Rewrite all of the rows below, changing "Transcribe" to "Copy out" each time it occurs and leaving everything else as it is.

Data items
>>>
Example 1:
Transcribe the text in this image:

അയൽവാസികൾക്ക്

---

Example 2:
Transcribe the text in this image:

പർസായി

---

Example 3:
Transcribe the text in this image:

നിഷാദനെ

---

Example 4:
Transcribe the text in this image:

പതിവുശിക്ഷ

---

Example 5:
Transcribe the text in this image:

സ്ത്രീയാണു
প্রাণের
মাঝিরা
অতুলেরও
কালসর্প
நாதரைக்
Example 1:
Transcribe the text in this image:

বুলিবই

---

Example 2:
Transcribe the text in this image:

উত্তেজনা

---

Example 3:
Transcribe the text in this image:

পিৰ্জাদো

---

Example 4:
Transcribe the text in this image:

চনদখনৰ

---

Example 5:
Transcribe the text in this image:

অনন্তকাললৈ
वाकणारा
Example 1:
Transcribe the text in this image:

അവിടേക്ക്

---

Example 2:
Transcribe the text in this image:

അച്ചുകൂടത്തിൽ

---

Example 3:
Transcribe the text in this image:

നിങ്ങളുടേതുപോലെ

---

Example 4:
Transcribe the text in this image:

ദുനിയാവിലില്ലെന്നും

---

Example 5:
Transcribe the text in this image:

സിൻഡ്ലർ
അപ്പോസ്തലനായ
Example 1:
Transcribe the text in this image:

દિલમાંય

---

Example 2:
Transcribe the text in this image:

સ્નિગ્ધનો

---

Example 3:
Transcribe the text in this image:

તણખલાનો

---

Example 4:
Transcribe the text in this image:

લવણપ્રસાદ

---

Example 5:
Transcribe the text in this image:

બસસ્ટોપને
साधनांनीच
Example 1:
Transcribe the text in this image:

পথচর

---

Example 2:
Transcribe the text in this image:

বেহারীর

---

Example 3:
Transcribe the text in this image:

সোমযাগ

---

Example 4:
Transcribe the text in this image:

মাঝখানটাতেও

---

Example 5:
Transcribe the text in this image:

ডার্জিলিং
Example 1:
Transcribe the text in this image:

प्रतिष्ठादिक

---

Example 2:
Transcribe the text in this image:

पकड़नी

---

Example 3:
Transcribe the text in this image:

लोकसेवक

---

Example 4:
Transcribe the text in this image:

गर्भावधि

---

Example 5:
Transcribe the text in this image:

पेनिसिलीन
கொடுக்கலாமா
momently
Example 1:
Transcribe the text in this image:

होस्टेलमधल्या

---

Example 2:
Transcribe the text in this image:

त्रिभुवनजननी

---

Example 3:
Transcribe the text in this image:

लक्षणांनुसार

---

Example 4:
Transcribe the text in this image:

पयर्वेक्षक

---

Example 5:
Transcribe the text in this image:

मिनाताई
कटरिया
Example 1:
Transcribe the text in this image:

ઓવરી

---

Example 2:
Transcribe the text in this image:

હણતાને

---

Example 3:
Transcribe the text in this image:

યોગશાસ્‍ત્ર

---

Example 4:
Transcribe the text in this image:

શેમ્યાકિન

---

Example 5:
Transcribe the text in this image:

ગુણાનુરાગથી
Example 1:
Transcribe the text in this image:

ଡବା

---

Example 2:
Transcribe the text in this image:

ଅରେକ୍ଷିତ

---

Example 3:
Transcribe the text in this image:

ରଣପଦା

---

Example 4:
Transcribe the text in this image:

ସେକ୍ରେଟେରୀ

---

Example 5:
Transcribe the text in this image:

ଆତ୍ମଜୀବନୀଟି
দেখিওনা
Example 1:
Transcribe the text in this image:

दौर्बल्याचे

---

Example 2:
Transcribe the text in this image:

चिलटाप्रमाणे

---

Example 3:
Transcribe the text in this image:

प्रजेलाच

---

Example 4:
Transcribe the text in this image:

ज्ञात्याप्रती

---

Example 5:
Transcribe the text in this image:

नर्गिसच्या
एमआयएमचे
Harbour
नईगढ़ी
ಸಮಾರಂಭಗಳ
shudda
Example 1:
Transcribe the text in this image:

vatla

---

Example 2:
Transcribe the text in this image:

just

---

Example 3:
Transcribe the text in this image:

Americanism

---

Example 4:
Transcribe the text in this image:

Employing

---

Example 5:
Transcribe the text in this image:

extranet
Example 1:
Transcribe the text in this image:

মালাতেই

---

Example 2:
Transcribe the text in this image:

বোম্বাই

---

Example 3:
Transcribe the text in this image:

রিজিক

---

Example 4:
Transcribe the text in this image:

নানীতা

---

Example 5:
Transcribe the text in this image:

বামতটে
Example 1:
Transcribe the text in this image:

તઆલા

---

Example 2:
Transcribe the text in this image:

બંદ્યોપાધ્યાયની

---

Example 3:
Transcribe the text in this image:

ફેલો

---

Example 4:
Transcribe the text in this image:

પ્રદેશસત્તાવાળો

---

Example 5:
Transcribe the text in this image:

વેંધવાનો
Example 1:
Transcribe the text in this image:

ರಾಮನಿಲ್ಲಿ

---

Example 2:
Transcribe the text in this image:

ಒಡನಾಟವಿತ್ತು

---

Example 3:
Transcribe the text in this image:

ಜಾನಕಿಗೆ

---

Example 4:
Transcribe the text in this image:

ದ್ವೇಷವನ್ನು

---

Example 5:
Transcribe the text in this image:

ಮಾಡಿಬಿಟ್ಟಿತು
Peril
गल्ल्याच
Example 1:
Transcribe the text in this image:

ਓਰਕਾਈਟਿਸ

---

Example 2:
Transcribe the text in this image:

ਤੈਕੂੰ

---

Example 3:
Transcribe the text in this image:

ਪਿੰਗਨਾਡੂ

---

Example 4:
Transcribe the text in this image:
<<<
* [Result]:
Example 1:
Copy out the text in this image:

അയൽവാസികൾക്ക്

---

Example 2:
Copy out the text in this image:

പർസായി

---

Example 3:
Copy out the text in this image:

നിഷാദനെ

---

Example 4:
Copy out the text in this image:

പതിവുശിക്ഷ

---

Example 5:
Copy out the text in this image:

സ്ത്രീയാണു
প্রাণের
মাঝিরা
অতুলেরও
কালসর্প
நாதரைக்
Example 1:
Copy out the text in this image:

বুলিবই

---

Example 2:
Copy out the text in this image:

উত্তেজনা

---

Example 3:
Copy out the text in this image:

পিৰ্জাদো

---

Example 4:
Copy out the text in this image:

চনদখনৰ

---

Example 5:
Copy out the text in this image:

অনন্তকাললৈ
वाकणारा
Example 1:
Copy out the text in this image:

അവിടേക്ക്

---

Example 2:
Copy out the text in this image:

അച്ചുകൂടത്തിൽ

---

Example 3:
Copy out the text in this image:

നിങ്ങളുടേതുപോലെ

---

Example 4:
Copy out the text in this image:

ദുനിയാവിലില്ലെന്നും

---

Example 5:
Copy out the text in this image:

സിൻഡ്ലർ
അപ്പോസ്തലനായ
Example 1:
Copy out the text in this image:

દિલમાંય

---

Example 2:
Copy out the text in this image:

સ્નિગ્ધનો

---

Example 3:
Copy out the text in this image:

તણખલાનો

---

Example 4:
Copy out the text in this image:

લવણપ્રસાદ

---

Example 5:
Copy out the text in this image:

બસસ્ટોપને
साधनांनीच
Example 1:
Copy out the text in this image:

পথচর

---

Example 2:
Copy out the text in this image:

বেহারীর

---

Example 3:
Copy out the text in this image:

সোমযাগ

---

Example 4:
Copy out the text in this image:

মাঝখানটাতেও

---

Example 5:
Copy out the text in this image:

ডার্জিলিং
Example 1:
Copy out the text in this image:

प्रतिष्ठादिक

---

Example 2:
Copy out the text in this image:

पकड़नी

---

Example 3:
Copy out the text in this image:

लोकसेवक

---

Example 4:
Copy out the text in this image:

गर्भावधि

---

Example 5:
Copy out the text in this image:

पेनिसिलीन
கொடுக்கலாமா
momently
Example 1:
Copy out the text in this image:

होस्टेलमधल्या

---

Example 2:
Copy out the text in this image:

त्रिभुवनजननी

---

Example 3:
Copy out the text in this image:

लक्षणांनुसार

---

Example 4:
Copy out the text in this image:

पयर्वेक्षक

---

Example 5:
Copy out the text in this image:

मिनाताई
कटरिया
Example 1:
Copy out the text in this image:

ઓવરી

---

Example 2:
Copy out the text in this image:

હણતાને

---

Example 3:
Copy out the text in this image:

યોગશાસ્‍ત્ર

---

Example 4:
Copy out the text in this image:

શેમ્યાકિન

---

Example 5:
Copy out the text in this image:

ગુણાનુરાગથી
Example 1:
Copy out the text in this image:

ଡବା

---

Example 2:
Copy out the text in this image:

ଅରେକ୍ଷିତ

---

Example 3:
Copy out the text in this image:

ରଣପଦା

---

Example 4:
Copy out the text in this image:

ସେକ୍ରେଟେରୀ

---

Example 5:
Copy out the text in this image:

ଆତ୍ମଜୀବନୀଟି
দেখিওনা
Example 1:
Copy out the text in this image:

दौर्बल्याचे

---

Example 2:
Copy out the text in this image:

चिलटाप्रमाणे

---

Example 3:
Copy out the text in this image:

प्रजेलाच

---

Example 4:
Copy out the text in this image:

ज्ञात्याप्रती

---

Example 5:
Copy out the text in this image:

नर्गिसच्या
एमआयएमचे
Harbour
नईगढ़ी
ಸಮಾರಂಭಗಳ
shudda
Example 1:
Copy out the text in this image:

vatla

---

Example 2:
Copy out the text in this image:

just

---

Example 3:
Copy out the text in this image:

Americanism

---

Example 4:
Copy out the text in this image:

Employing

---

Example 5:
Copy out the text in this image:

extranet
Example 1:
Copy out the text in this image:

মালাতেই

---

Example 2:
Copy out the text in this image:

বোম্বাই

---

Example 3:
Copy out the text in this image:

রিজিক

---

Example 4:
Copy out the text in this image:

নানীতা

---

Example 5:
Copy out the text in this image:

বামতটে
Example 1:
Copy out the text in this image:

તઆલા

---

Example 2:
Copy out the text in this image:

બંદ્યોપાધ્યાયની

---

Example 3:
Copy out the text in this image:

ફેલો

---

Example 4:
Copy out the text in this image:

પ્રદેશસત્તાવાળો

---

Example 5:
Copy out the text in this image:

વેંધવાનો
Example 1:
Copy out the text in this image:

ರಾಮನಿಲ್ಲಿ

---

Example 2:
Copy out the text in this image:

ಒಡನಾಟವಿತ್ತು

---

Example 3:
Copy out the text in this image:

ಜಾನಕಿಗೆ

---

Example 4:
Copy out the text in this image:

ದ್ವೇಷವನ್ನು

---

Example 5:
Copy out the text in this image:

ಮಾಡಿಬಿಟ್ಟಿತು
Peril
गल्ल्याच
Example 1:
Copy out the text in this image:

ਓਰਕਾਈਟਿਸ

---

Example 2:
Copy out the text in this image:

ਤੈਕੂੰ

---

Example 3:
Copy out the text in this image:

ਪਿੰਗਨਾਡੂ

---

Example 4:
Copy out the text in this image:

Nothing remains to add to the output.